We have all been learning our art and how we approach our art and how we put that art out into the world our whole lives. As we continue on this path, we can correct and/or change directions as we see fit for where we are going or want to go. YOU are in charge and you have a lot of the information and education you need...AND you will keep adding to that information. Try to learn one new thing each day---you never know when you will need it:)
Tuesday, October 19, 2010
I went in a new direction with this block so those of you used to seeing applique will be in for a surprise. I have a lot more of these designs on their way in 2011 and I hope you will let me know how you like them.
The blog tour will be November 8-12. Stay posted for giveaways and lots of new ideas from all the designers.
Monday, October 18, 2010
I won't be answering any questions today but rather sending more out into the world for us to ponder and in turn ask each of ourselves so that maybe one by one we can bring art back into society's broader appreciation.
"ART plays no clear role in our culture.
ARTISTS have little direct contact with their audience.
ARTMAKING is indulged, but rarely rewarded."
These are the larger issues that Ted Orland feels artists today face. So the question becomes, How do we change that?
"....there was a time (and not all that long ago) when artists were employed to make new art every week-art that addressed the deepest issues of life and death and spirituality. We have nothing like that today-and it makes you wonder: how would art and artists be received today if we made work that spoke for the community rather than to the community?"
As much as I don't necessarily feel that every piece of art has to "stand" for something, I will say that artists that speak for a community do tend to stand out more and get more praise and critical acclaim. Think of rappers that bring certain atrocities to light or artists who paint murals about the environment, etc.

Data:
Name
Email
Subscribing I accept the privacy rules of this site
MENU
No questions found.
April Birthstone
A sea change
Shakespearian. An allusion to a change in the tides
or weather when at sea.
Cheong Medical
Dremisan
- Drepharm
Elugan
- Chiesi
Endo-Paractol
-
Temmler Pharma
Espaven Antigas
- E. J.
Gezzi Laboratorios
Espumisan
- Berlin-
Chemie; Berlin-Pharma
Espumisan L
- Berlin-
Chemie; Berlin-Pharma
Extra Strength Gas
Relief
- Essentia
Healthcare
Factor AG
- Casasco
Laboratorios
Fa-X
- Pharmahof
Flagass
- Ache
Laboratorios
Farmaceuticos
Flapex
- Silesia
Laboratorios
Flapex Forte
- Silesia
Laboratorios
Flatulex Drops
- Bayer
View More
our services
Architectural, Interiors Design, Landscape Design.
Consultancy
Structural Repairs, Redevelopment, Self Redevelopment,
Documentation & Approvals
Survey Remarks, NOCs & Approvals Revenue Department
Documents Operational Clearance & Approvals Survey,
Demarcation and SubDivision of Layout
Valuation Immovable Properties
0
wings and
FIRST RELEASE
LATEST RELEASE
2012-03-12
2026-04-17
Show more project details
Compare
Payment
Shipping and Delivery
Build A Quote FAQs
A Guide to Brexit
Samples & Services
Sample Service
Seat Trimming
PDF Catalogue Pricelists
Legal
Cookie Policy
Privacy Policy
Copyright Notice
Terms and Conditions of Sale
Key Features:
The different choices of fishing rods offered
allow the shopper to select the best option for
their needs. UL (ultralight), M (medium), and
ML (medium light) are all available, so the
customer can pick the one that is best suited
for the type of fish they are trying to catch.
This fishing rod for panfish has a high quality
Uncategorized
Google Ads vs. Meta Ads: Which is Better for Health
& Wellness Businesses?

Requirement 1: In the text about art, list the larger issues that Ted Orland feels artists today face, as they appear in the quotation.
Requirement 2: Write out every line of the records word for word, keeping the original line order.
The text about art and the records come from unrelated sources.

Solution 1:
- ART plays no clear role in our culture.
- ARTISTS have little direct contact with their audience.
- ARTMAKING is indulged, but rarely rewarded.

Solution 2:
Name
Email
Subscribing I accept the privacy rules of this site
MENU
No questions found.
April Birthstone
A sea change
Shakespearian. An allusion to a change in the tides
or weather when at sea.
Cheong Medical
Dremisan
- Drepharm
Elugan
- Chiesi
Endo-Paractol
-
Temmler Pharma
Espaven Antigas
- E. J.
Gezzi Laboratorios
Espumisan
- Berlin-
Chemie; Berlin-Pharma
Espumisan L
- Berlin-
Chemie; Berlin-Pharma
Extra Strength Gas
Relief
- Essentia
Healthcare
Factor AG
- Casasco
Laboratorios
Fa-X
- Pharmahof
Flagass
- Ache
Laboratorios
Farmaceuticos
Flapex
- Silesia
Laboratorios
Flapex Forte
- Silesia
Laboratorios
Flatulex Drops
- Bayer
View More
our services
Architectural, Interiors Design, Landscape Design.
Consultancy
Structural Repairs, Redevelopment, Self Redevelopment,
Documentation & Approvals
Survey Remarks, NOCs & Approvals Revenue Department
Documents Operational Clearance & Approvals Survey,
Demarcation and SubDivision of Layout
Valuation Immovable Properties
0
wings and
FIRST RELEASE
LATEST RELEASE
2012-03-12
2026-04-17
Show more project details
Compare
Payment
Shipping and Delivery
Build A Quote FAQs
A Guide to Brexit
Samples & Services
Sample Service
Seat Trimming
PDF Catalogue Pricelists
Legal
Cookie Policy
Privacy Policy
Copyright Notice
Terms and Conditions of Sale
Key Features:
The different choices of fishing rods offered
allow the shopper to select the best option for
their needs. UL (ultralight), M (medium), and
ML (medium light) are all available, so the
customer can pick the one that is best suited
for the type of fish they are trying to catch.
This fishing rod for panfish has a high quality
Uncategorized
Google Ads vs. Meta Ads: Which is Better for Health
& Wellness Businesses?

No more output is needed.